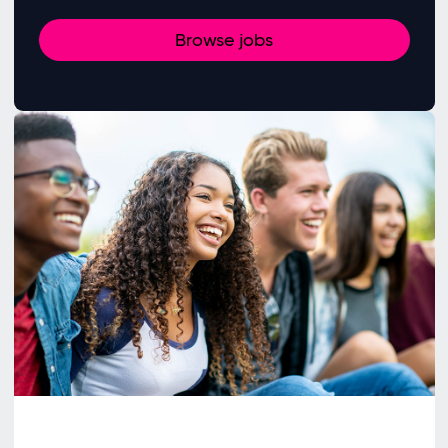
Browse jobs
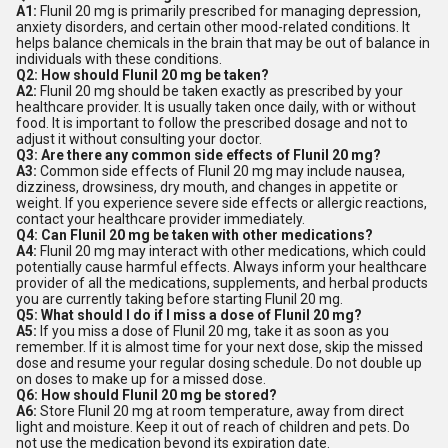
A1:
Flunil 20 mg is primarily prescribed for managing depression,
anxiety disorders, and certain other mood-related conditions. It
helps balance chemicals in the brain that may be out of balance in
individuals with these conditions.
Q2: How should Flunil 20 mg be taken?
A2:
Flunil 20 mg should be taken exactly as prescribed by your
healthcare provider. It is usually taken once daily, with or without
food. It is important to follow the prescribed dosage and not to
adjust it without consulting your doctor.
Q3: Are there any common side effects of Flunil 20 mg?
A3:
Common side effects of Flunil 20 mg may include nausea,
dizziness, drowsiness, dry mouth, and changes in appetite or
weight. If you experience severe side effects or allergic reactions,
contact your healthcare provider immediately.
Q4: Can Flunil 20 mg be taken with other medications?
A4:
Flunil 20 mg may interact with other medications, which could
potentially cause harmful effects. Always inform your healthcare
provider of all the medications, supplements, and herbal products
you are currently taking before starting Flunil 20 mg.
Q5: What should I do if I miss a dose of Flunil 20 mg?
A5:
If you miss a dose of Flunil 20 mg, take it as soon as you
remember. If it is almost time for your next dose, skip the missed
dose and resume your regular dosing schedule. Do not double up
on doses to make up for a missed dose.
Q6: How should Flunil 20 mg be stored?
A6:
Store Flunil 20 mg at room temperature, away from direct
light and moisture. Keep it out of reach of children and pets. Do
not use the medication beyond its expiration date.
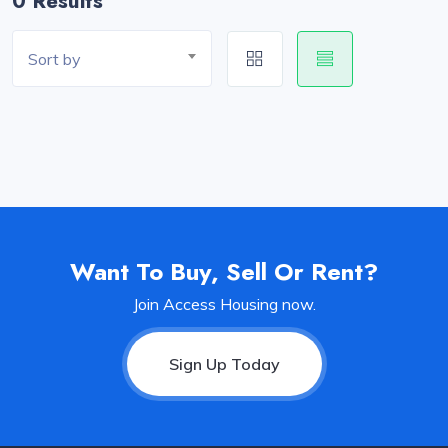
0 Results
Sort by
Want To Buy, Sell Or Rent?
Join Access Housing now.
Sign Up Today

· · ·

Find the lines of the listing that contain the string "should" and give how many there are, with no other words.

4